• **TASK PROMPT**: Extract, unchanged, every line from the beginning of the records down to and including the line that contains "Versterkt de fijne".

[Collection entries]
——

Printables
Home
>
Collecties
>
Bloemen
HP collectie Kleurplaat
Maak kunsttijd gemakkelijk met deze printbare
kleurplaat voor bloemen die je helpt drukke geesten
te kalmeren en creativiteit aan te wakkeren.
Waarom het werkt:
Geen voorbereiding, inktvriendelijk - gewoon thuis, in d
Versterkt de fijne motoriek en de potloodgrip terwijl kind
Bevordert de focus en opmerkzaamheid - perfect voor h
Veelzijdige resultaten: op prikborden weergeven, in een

——

• **TASK SOLUTION**:
Printables
Home
>
Collecties
>
Bloemen
HP collectie Kleurplaat
Maak kunsttijd gemakkelijk met deze printbare
kleurplaat voor bloemen die je helpt drukke geesten
te kalmeren en creativiteit aan te wakkeren.
Waarom het werkt:
Geen voorbereiding, inktvriendelijk - gewoon thuis, in d
Versterkt de fijne motoriek en de potloodgrip terwijl kind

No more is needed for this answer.